17 Kommentare Seite 1 von 3 Kommentieren

wie zu besten Uncle Joe Zeiten

Mal etwas im Dunkeln rumstochern…
Obamisten wollen das restaurative Russland – in bester US-Demokraten Tradition übrigens – stärken und damit die EU insgesamt schwächen.
Obamisten wissen, dass gegen Kremls Willen kein Blumentopf weder in Iran noch in Afghanistan (!) zu holen ist.
Obamisten wollen die Nahost-Karten neu mischen, und verteilen, wie zu besten Uncle Joe (Stalin) Zeiten übrigens.
Bitte vermelden, wem anderes bzw. besseres einfällt…

Vorläufig aber gilt (gebe zu, ein bisschen blöd): Wenn die Obamisten mit den Hitleristen einen linkisch-linken Tschardasch tanzen, oh ist das schön, so wunderschön, erschaudernd schön!

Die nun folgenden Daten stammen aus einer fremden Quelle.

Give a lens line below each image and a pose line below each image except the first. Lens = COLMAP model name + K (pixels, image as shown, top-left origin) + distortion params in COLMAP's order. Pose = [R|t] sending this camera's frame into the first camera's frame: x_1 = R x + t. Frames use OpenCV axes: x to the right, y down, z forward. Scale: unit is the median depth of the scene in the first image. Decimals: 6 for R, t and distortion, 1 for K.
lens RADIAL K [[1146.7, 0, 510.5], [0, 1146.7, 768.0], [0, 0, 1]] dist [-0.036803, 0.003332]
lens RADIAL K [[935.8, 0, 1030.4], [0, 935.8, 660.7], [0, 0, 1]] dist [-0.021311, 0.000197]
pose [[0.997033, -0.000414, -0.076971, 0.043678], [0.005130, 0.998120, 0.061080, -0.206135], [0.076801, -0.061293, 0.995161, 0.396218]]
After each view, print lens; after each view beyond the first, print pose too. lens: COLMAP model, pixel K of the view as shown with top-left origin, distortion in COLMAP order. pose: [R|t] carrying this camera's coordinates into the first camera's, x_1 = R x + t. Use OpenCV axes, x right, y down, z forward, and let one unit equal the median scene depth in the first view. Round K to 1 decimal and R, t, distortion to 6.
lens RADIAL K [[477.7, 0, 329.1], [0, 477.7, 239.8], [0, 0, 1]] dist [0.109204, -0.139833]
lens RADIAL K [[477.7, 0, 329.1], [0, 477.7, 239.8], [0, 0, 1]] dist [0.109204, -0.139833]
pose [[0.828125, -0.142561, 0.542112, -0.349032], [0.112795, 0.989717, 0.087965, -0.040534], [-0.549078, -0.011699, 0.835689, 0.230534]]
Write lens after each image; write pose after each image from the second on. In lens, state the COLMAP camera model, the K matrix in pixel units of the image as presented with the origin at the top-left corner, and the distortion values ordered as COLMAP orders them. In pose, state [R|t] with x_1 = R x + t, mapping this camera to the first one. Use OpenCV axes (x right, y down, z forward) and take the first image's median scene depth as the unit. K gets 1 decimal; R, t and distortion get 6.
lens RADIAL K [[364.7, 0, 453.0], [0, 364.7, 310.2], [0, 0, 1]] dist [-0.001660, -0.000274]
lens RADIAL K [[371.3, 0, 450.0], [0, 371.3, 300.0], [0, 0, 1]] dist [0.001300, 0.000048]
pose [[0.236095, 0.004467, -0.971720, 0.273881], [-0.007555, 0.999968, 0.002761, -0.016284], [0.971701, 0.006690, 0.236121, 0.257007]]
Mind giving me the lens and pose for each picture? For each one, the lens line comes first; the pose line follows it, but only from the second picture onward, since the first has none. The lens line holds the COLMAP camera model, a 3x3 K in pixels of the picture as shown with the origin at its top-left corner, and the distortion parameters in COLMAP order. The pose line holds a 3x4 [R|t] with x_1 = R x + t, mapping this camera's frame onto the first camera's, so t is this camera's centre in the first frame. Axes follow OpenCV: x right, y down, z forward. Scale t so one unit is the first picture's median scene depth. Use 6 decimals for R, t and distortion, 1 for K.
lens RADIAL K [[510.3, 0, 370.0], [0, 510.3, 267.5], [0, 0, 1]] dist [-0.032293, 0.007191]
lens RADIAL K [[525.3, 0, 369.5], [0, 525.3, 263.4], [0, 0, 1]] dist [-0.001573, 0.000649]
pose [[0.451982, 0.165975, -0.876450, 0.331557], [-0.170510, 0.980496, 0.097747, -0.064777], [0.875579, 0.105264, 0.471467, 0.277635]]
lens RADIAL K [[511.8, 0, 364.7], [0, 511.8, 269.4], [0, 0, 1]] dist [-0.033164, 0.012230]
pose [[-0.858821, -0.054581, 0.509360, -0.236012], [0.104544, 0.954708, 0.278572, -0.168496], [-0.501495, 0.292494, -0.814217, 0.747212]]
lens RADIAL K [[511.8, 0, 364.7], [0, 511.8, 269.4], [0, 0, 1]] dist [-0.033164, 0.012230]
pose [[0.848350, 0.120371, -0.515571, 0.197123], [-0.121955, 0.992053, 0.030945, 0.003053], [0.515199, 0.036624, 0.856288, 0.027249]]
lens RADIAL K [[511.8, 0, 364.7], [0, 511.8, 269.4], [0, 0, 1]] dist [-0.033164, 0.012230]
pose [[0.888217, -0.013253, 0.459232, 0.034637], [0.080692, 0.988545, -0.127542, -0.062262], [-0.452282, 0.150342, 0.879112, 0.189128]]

Die USA haben andere Prioritäten

Jeder Staatsmann vertritt die Interessen seines Landes. Das diese nicht mehr bei uns liegen, verdanken wir unter anderem Gerhard Schröders "Abkoppelung". Auf dem G-2 Wirtschaftsgipfel betonte Obama unlängst, die Zukunft liege in der perfekten Symbiose USA-China, der weltgrößten Volkswirtschaft und dem größten Volk. Die restliche Welt müsse sich daran orientieren. Nur ein kleines Beispiel: GM ist der größte Autoproduzent in China, verkauft aber Opel in Europa.